___ RECORD EXCERPTS ___

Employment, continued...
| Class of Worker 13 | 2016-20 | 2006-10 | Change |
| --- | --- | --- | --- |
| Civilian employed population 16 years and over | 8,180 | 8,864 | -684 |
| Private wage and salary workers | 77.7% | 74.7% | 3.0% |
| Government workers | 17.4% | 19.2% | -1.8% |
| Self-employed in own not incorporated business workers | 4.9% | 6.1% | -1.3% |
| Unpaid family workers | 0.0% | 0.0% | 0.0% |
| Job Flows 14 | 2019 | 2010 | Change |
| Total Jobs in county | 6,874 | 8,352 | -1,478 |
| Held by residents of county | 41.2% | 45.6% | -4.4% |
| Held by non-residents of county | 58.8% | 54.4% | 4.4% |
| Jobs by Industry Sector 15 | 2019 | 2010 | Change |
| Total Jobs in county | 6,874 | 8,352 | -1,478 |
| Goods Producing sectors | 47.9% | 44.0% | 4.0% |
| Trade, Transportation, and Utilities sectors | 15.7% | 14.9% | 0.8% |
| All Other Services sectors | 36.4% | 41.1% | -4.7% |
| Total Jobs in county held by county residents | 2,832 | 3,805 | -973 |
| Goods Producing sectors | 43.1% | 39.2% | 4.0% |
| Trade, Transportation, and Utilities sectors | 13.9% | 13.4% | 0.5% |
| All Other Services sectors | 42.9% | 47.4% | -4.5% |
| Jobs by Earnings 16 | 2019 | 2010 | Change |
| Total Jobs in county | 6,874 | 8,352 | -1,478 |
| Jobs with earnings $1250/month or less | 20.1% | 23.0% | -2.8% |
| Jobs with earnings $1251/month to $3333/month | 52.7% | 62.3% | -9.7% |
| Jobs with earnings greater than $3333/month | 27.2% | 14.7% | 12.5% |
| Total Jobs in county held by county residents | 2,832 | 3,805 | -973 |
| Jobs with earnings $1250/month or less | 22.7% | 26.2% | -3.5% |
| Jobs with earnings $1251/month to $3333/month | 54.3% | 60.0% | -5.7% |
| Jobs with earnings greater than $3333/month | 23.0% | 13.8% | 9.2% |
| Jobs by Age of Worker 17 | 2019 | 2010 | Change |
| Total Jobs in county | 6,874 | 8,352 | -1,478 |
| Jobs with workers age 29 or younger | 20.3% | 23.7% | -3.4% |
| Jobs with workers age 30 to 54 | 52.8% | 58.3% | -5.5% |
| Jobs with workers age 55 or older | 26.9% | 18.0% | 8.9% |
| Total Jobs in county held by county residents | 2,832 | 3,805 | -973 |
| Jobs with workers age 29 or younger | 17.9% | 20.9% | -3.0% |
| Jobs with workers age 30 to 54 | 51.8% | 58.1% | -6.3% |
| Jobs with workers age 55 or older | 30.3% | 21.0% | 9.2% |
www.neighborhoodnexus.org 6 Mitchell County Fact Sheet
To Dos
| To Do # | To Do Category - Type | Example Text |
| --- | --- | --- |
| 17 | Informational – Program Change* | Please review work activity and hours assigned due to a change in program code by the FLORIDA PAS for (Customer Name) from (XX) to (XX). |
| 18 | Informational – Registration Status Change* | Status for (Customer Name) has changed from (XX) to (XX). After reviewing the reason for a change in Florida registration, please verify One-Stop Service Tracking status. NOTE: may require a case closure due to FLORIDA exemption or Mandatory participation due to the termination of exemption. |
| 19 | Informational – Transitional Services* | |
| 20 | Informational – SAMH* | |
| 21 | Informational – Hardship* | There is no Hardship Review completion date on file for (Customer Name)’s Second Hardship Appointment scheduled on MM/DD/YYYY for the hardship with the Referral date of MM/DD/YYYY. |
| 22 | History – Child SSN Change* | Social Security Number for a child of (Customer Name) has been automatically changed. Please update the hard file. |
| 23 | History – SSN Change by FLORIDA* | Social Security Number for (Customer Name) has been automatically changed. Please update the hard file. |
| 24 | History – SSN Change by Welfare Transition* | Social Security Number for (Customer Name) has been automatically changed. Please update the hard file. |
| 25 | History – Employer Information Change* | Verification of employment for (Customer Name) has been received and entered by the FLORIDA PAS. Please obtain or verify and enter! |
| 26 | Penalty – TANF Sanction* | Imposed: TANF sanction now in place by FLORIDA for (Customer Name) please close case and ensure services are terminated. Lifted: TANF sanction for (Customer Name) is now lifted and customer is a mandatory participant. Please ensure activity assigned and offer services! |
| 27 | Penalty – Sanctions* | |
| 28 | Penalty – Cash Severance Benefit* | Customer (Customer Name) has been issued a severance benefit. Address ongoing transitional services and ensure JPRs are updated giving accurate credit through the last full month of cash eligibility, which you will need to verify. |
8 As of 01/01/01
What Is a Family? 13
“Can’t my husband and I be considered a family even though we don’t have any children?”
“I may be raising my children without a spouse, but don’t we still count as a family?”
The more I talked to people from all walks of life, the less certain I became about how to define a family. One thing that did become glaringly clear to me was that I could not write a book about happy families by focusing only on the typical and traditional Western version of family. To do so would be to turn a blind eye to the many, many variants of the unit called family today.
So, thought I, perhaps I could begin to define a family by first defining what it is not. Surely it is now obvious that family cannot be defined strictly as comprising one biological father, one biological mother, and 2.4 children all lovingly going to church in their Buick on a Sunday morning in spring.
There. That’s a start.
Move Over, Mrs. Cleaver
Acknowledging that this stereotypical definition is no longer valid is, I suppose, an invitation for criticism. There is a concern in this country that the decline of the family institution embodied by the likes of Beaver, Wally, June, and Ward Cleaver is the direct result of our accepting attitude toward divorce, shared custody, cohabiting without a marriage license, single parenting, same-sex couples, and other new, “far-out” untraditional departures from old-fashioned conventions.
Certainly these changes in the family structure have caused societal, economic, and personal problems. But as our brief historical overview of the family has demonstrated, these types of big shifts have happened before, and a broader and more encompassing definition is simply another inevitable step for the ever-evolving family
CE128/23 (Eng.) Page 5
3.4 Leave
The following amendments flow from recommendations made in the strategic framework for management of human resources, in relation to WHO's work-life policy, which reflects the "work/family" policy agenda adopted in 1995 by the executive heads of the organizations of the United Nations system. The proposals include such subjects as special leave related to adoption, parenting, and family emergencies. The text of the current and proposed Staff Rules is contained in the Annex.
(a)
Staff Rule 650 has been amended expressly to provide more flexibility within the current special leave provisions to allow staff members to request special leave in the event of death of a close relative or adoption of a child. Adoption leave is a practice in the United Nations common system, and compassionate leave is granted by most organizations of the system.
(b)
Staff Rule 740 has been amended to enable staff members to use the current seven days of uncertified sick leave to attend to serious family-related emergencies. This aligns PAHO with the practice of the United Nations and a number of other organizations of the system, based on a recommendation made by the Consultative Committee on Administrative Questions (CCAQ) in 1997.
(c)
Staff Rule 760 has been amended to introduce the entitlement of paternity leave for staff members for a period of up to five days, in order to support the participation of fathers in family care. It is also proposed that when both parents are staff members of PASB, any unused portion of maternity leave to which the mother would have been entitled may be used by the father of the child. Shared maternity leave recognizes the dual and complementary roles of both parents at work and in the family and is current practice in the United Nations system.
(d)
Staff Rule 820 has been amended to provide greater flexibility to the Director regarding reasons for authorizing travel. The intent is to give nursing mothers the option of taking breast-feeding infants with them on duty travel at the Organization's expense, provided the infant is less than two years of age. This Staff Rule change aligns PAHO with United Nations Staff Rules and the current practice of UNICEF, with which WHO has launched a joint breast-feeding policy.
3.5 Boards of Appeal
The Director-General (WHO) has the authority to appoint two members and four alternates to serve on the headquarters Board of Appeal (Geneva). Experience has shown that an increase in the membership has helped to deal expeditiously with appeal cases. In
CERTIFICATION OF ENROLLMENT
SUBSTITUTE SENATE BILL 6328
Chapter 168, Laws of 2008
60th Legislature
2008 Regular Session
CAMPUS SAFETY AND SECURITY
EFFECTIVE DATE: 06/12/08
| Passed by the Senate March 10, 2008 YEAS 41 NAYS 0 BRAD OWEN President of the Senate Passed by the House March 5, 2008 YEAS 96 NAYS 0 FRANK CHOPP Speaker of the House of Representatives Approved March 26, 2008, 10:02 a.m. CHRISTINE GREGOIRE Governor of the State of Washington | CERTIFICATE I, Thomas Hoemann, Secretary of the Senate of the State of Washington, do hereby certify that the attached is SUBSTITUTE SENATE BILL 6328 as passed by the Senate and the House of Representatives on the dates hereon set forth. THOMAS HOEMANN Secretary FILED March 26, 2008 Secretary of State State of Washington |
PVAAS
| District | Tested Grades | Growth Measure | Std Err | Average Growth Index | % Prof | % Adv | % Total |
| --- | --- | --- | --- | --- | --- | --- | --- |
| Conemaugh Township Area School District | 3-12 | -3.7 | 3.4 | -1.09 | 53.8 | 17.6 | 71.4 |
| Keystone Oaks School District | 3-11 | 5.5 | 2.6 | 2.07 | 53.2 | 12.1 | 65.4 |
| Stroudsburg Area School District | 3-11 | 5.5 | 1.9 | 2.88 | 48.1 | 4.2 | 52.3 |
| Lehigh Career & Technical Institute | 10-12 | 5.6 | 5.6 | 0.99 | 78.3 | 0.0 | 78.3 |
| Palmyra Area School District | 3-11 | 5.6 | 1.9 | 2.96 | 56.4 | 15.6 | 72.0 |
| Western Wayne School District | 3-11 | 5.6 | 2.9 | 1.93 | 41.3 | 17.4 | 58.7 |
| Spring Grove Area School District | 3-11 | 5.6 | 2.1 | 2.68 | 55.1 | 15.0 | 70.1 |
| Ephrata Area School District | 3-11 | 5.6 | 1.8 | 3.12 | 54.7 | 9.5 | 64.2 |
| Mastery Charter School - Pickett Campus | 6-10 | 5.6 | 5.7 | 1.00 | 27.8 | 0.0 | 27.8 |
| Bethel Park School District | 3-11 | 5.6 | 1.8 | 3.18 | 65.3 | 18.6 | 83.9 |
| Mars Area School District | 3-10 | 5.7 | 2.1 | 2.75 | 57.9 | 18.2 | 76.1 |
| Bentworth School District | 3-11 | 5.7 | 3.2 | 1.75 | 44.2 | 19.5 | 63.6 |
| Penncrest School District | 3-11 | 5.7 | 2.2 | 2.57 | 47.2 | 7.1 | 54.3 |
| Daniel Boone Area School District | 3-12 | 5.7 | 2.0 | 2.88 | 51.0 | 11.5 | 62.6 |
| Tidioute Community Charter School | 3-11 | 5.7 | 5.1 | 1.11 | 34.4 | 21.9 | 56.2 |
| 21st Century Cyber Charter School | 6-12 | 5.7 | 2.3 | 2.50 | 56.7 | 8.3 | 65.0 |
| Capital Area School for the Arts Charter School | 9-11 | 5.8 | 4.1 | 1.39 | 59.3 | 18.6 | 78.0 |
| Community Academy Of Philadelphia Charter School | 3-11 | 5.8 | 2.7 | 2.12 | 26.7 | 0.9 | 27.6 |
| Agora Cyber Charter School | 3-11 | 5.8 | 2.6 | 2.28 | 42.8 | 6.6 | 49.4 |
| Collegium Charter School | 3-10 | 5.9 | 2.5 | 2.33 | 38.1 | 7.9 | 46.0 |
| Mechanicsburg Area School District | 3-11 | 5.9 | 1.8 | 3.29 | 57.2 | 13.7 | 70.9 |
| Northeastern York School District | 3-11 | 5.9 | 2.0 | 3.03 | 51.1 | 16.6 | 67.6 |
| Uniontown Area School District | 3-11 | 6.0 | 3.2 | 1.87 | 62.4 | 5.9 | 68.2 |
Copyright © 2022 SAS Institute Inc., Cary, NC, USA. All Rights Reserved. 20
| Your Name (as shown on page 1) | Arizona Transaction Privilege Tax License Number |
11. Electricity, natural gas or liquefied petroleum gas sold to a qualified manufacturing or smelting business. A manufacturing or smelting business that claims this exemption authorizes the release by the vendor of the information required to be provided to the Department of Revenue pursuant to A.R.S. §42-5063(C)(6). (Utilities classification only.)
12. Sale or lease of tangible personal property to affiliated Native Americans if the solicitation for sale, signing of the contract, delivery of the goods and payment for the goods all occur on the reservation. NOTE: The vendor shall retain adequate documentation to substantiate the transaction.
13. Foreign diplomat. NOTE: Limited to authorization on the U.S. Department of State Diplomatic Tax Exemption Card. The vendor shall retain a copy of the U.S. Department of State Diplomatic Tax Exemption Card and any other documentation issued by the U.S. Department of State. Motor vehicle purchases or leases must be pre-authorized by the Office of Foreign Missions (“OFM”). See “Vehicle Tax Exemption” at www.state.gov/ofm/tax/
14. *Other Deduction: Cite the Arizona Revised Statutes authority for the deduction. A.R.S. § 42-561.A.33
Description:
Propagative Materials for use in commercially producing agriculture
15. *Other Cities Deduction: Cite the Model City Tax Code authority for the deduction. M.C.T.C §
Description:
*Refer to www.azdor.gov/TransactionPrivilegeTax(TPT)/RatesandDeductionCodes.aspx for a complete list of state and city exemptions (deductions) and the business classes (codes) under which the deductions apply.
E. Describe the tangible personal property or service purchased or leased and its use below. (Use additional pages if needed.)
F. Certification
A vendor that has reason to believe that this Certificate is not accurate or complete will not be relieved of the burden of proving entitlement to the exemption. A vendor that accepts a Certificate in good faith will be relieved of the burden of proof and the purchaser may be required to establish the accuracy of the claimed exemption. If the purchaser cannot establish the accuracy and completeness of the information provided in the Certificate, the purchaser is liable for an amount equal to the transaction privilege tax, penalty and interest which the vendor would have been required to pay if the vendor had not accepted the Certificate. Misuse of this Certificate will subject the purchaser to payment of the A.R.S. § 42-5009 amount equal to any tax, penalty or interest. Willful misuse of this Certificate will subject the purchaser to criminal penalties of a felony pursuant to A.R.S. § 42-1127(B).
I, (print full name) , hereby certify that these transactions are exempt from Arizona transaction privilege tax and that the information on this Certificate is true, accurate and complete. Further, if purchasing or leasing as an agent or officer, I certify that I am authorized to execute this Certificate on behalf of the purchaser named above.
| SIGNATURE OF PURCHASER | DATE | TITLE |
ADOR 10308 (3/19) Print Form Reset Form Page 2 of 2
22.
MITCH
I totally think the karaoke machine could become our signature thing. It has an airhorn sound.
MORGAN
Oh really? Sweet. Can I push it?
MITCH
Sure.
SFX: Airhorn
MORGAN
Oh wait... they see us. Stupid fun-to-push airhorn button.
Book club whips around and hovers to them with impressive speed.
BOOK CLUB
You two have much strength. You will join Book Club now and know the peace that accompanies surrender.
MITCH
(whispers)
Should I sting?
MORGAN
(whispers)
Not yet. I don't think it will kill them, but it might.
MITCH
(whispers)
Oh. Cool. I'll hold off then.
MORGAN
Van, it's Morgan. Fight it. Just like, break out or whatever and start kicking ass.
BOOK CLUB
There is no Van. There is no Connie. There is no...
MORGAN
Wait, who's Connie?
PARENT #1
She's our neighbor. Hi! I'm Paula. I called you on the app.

___

▶ [WHAT THE TASK REQUIRES]:
Using the records above, copy all lines that include the word "participation".

▶ [TASK RESPONSE]:
| 18 | Informational – Registration Status Change* | Status for (Customer Name) has changed from (XX) to (XX). After reviewing the reason for a change in Florida registration, please verify One-Stop Service Tracking status. NOTE: may require a case closure due to FLORIDA exemption or Mandatory participation due to the termination of exemption. |
Staff Rule 760 has been amended to introduce the entitlement of paternity leave for staff members for a period of up to five days, in order to support the participation of fathers in family care. It is also proposed that when both parents are staff members of PASB, any unused portion of maternity leave to which the mother would have been entitled may be used by the father of the child. Shared maternity leave recognizes the dual and complementary roles of both parents at work and in the family and is current practice in the United Nations system.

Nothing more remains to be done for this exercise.